When you feel FOMO coming on, ask yourself if the trigger is really something you wish you were doing yourself, or if the sudden recollection of the great number of choices in life has simply brought on a moment of insecurity about your own.
If it’s the latter, taking a moment to reaffirm your decision is all it takes to chase the FOMO away.
Keep in mind that your FOMO trigger may not relate directly to something you wish you were doing yourself, but can instead point more broadly to something you want to change about your life.
Examine the source of your FOMO before dismissing it; there may be a good reason you feel insecure about your decisions.
Embrace the idea of different seasons in your life.
If there’s something from a previous season in your life that you once enjoyed but doesn’t fit into it right now, instead of spending your time worried about what you’re missing out on, make the most of the uniqueness of your current season.
What you see online is a groomed and sanitized image of someone else’s life. Measuring the entirety of your life against this cherry-picked peek of another’s is a recipe for feeling inadequate.

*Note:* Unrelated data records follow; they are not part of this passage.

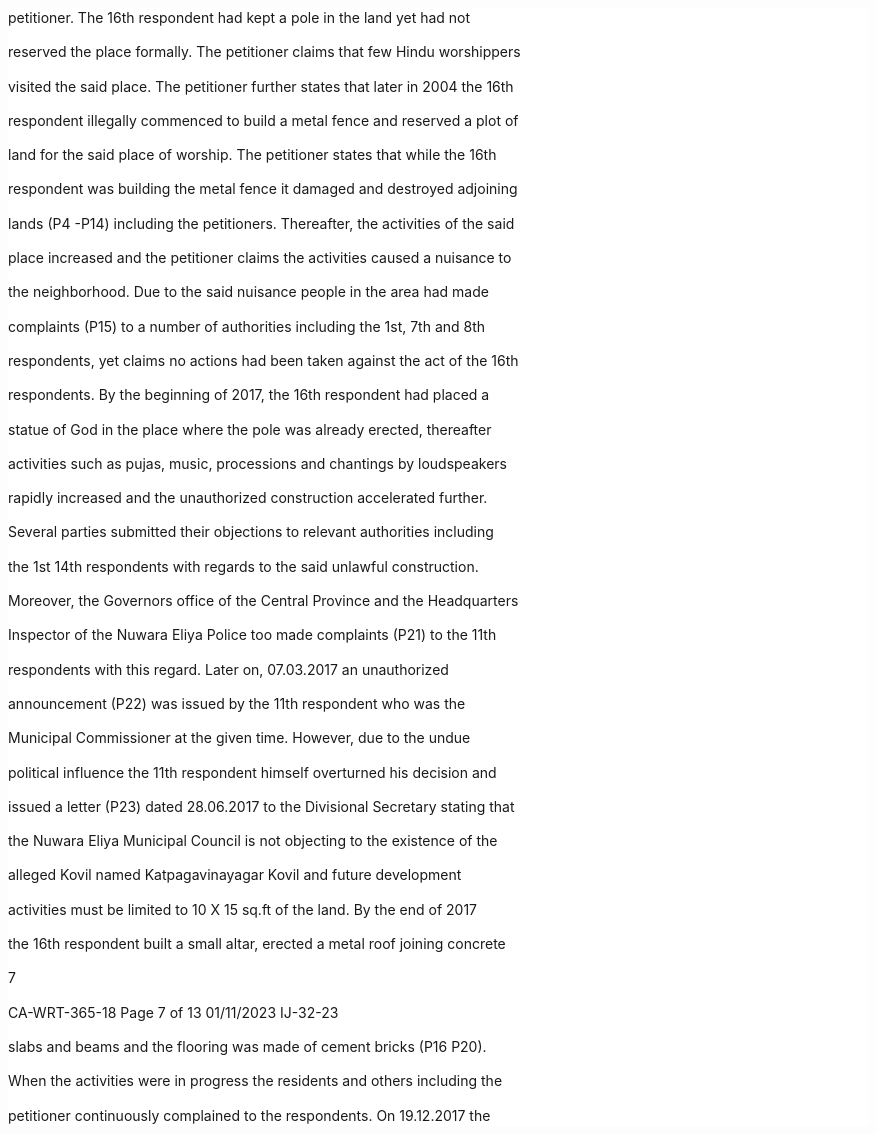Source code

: petitioner. The 16th respondent had kept a pole in the land yet had not

reserved the place formally. The petitioner claims that few Hindu worshippers

visited the said place. The petitioner further states that later in 2004 the 16th

respondent illegally commenced to build a metal fence and reserved a plot of

land for the said place of worship. The petitioner states that while the 16th

respondent was building the metal fence it damaged and destroyed adjoining

lands (P4 -P14) including the petitioners. Thereafter, the activities of the said

place increased and the petitioner claims the activities caused a nuisance to

the neighborhood. Due to the said nuisance people in the area had made

complaints (P15) to a number of authorities including the 1st, 7th and 8th

respondents, yet claims no actions had been taken against the act of the 16th

respondents. By the beginning of 2017, the 16th respondent had placed a

statue of God in the place where the pole was already erected, thereafter

activities such as pujas, music, processions and chantings by loudspeakers

rapidly increased and the unauthorized construction accelerated further.

Several parties submitted their objections to relevant authorities including

the 1st 14th respondents with regards to the said unlawful construction.

Moreover, the Governors office of the Central Province and the Headquarters

Inspector of the Nuwara Eliya Police too made complaints (P21) to the 11th

respondents with this regard. Later on, 07.03.2017 an unauthorized

announcement (P22) was issued by the 11th respondent who was the

Municipal Commissioner at the given time. However, due to the undue

political influence the 11th respondent himself overturned his decision and

issued a letter (P23) dated 28.06.2017 to the Divisional Secretary stating that

the Nuwara Eliya Municipal Council is not objecting to the existence of the

alleged Kovil named Katpagavinayagar Kovil and future development

activities must be limited to 10 X 15 sq.ft of the land. By the end of 2017

the 16th respondent built a small altar, erected a metal roof joining concrete

7

CA-WRT-365-18 Page 7 of 13 01/11/2023 IJ-32-23

slabs and beams and the flooring was made of cement bricks (P16 P20).

When the activities were in progress the residents and others including the

petitioner continuously complained to the respondents. On 19.12.2017 the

Social media outlets are merely tools – ones that can add or detract from your life depending on whether or not you deploy them wisely.
Try to focus on gratitude to turn your attention so that you appreciate the real world and not turn to Facebook.
The inevitable comparisons to the fake lives on Facebook makes you feel you have less. Contemplating what you are lucky to already possess makes you feel you have more.
When you feel FOMO coming on, remind yourself that practically every image you see on practically any screen is likely misleading.
The human experience depicted by the media is never the whole truth — and often an outright lie.